Expose in a file readable by a vanilla prometheus node_exporter the specified performance counters for the current node and all its KVM VMs. Also add data exposed by libvirt and by some procfs (such as sched_wait_time)
- QEMU/KVM with standard libvirt packages
- libvirt-devel :
- On CentOS :
sudo dnf --enablerepo=crb install -y libvirt-devel
- On Ubuntu :
sudo apt install -y libvirt-dev
- On CentOS :
- g++ cmake make
- perf
Configuration should be written in config.yaml file with the following data:
- prefix : all metrics will be prefixed by this string
- delay : in ms, the duration between two "read session"
- endpoint : the file where metrics will be written
- url : qemu url (should be local as perf counters cannot be read remotely)
- perfhardware : hardware counters to be registered (*)
- perfsoftware : software counters to be registered (*)
- perfhardwarecache : hardwarecache counters to be registered
- perftracepoint : tracepoint counters to be registered (*)
(*) : Will expose counters for each VM AND the host (reset after each "read session", you only get values corresponding to specified delta)

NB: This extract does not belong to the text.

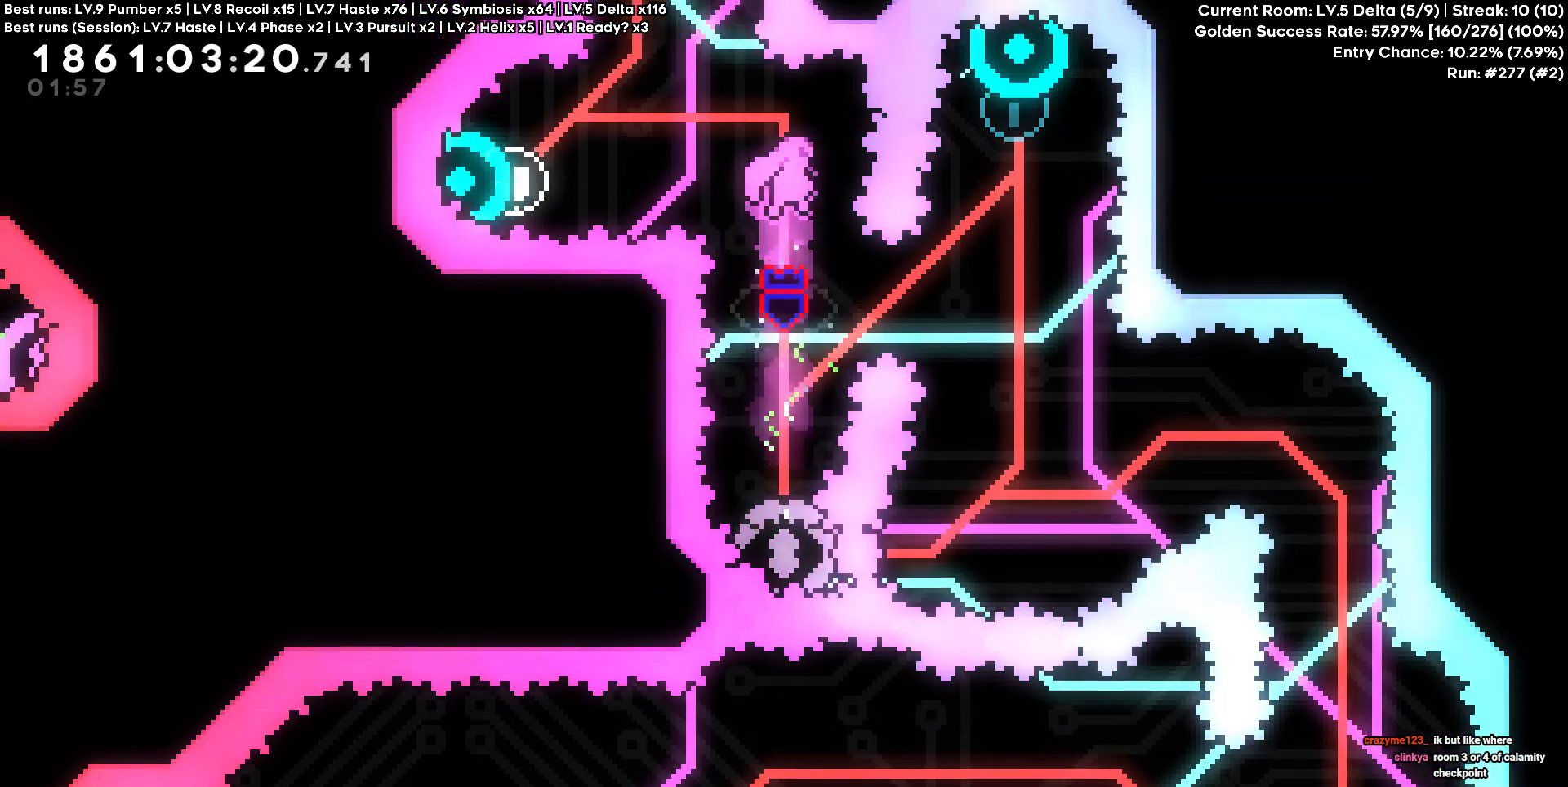
{"keys": []}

- cgroup v1 only for now (todo : cgroup v2)
- domain name must be unique
- be careful with high number of counters and VM as we may open a lot of file descriptors on each core (todo : multiplexing)
- output format is for now
[prefix]_[global|domain]_[{if domain : domain_name}]_[probe|cpu|memory|perf|sched]_[metric]
- type of metrics:
- probe : probe data (configured metrics, last "read session" epoch)
- cpu : cpu stats
- memory : memory stats
- perf : perf stats (for a list of supported events, please read below)
- sched : scheduler stats
- type of metrics:
PERF_COUNT_HW_CPU_CYCLES
PERF_COUNT_HW_INSTRUCTIONS
PERF_COUNT_HW_CACHE_REFERENCES
PERF_COUNT_HW_CACHE_MISSES
PERF_COUNT_HW_BRANCH_INSTRUCTIONS
PERF_COUNT_HW_BRANCH_MISSES
PERF_COUNT_HW_BUS_CYCLES
PERF_COUNT_HW_STALLED_CYCLES_FRONTEND
PERF_COUNT_HW_STALLED_CYCLES_BACKEND
PERF_COUNT_HW_REF_CPU_CYCLES
PERF_COUNT_HW_CACHE_L1D
PERF_COUNT_HW_CACHE_L1I
PERF_COUNT_HW_CACHE_LL
PERF_COUNT_HW_CACHE_DTLB
PERF_COUNT_HW_CACHE_ITLB
PERF_COUNT_HW_CACHE_BPU
PERF_COUNT_HW_CACHE_NODE
PERF_COUNT_SW_CPU_CLOCK
PERF_COUNT_SW_TASK_CLOCK
PERF_COUNT_SW_PAGE_FAULTS
PERF_COUNT_SW_CONTEXT_SWITCHES
PERF_COUNT_SW_CPU_MIGRATIONS
PERF_COUNT_SW_PAGE_FAULTS_MIN
PERF_COUNT_SW_PAGE_FAULTS_MAJ
PERF_COUNT_SW_ALIGNMENT_FAULTS
PERF_COUNT_SW_EMULATION_FAULTS
PERF_COUNT_SW_DUMMY
PERF_COUNT_SW_BPF_OUTPUT
A list of tracepoint ids can be specified but they are kernel dependents. You can list them for your configuration with:
(root) grep '' /sys/kernel/debug/tracing/events/*/*/id
mkdir .build
cd .build
cmake ..
make
Data will be written on a prometheus like format to the file specified by endpoint
in config.yaml
(default to /var/lib/node_exporter/textfile_collector/vms.prom
).
Prometheus exporter should be configured to parse this file location.
Using the default location, we provide a script to launch a prometheus exporter in misc/nodexporter.sh
.
If the default location is changed, the script should be adapted.
Once probe and exporter are well configured and launched, metrics should be visible on a web brower by visiting http://localhost:9100/metrics
misc/nodexporter.sh
sudo ./vmprobe